**WHAT TO PRODUCE:**
Return every one of the following lines unchanged, character for character.

**MATERIAL SUPPLIED:**
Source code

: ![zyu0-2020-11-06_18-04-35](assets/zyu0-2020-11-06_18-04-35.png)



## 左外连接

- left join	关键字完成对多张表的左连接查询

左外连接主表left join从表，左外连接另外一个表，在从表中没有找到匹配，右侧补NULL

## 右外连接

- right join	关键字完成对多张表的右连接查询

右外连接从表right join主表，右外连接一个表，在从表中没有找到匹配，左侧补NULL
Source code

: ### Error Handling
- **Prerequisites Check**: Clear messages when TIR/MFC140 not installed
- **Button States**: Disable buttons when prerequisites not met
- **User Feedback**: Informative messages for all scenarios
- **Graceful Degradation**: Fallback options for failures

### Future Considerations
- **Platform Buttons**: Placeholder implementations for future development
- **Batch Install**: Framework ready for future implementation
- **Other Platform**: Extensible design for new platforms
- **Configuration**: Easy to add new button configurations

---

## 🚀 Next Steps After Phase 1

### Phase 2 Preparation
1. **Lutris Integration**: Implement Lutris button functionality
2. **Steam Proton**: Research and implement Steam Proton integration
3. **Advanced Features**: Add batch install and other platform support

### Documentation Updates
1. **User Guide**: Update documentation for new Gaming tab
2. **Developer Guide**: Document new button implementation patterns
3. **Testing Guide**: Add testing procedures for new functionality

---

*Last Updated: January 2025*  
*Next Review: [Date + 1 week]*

**TASK ANSWER:**
Source code

: ![zyu0-2020-11-06_18-04-35](assets/zyu0-2020-11-06_18-04-35.png)



## 左外连接

- left join	关键字完成对多张表的左连接查询

左外连接主表left join从表，左外连接另外一个表，在从表中没有找到匹配，右侧补NULL

## 右外连接

- right join	关键字完成对多张表的右连接查询

右外连接从表right join主表，右外连接一个表，在从表中没有找到匹配，左侧补NULL
Source code

: ### Error Handling
- **Prerequisites Check**: Clear messages when TIR/MFC140 not installed
- **Button States**: Disable buttons when prerequisites not met
- **User Feedback**: Informative messages for all scenarios
- **Graceful Degradation**: Fallback options for failures

### Future Considerations
- **Platform Buttons**: Placeholder implementations for future development
- **Batch Install**: Framework ready for future implementation
- **Other Platform**: Extensible design for new platforms
- **Configuration**: Easy to add new button configurations

---

## 🚀 Next Steps After Phase 1

### Phase 2 Preparation
1. **Lutris Integration**: Implement Lutris button functionality
2. **Steam Proton**: Research and implement Steam Proton integration
3. **Advanced Features**: Add batch install and other platform support

### Documentation Updates
1. **User Guide**: Update documentation for new Gaming tab
2. **Developer Guide**: Document new button implementation patterns
3. **Testing Guide**: Add testing procedures for new functionality

---

*Last Updated: January 2025*  
*Next Review: [Date + 1 week]*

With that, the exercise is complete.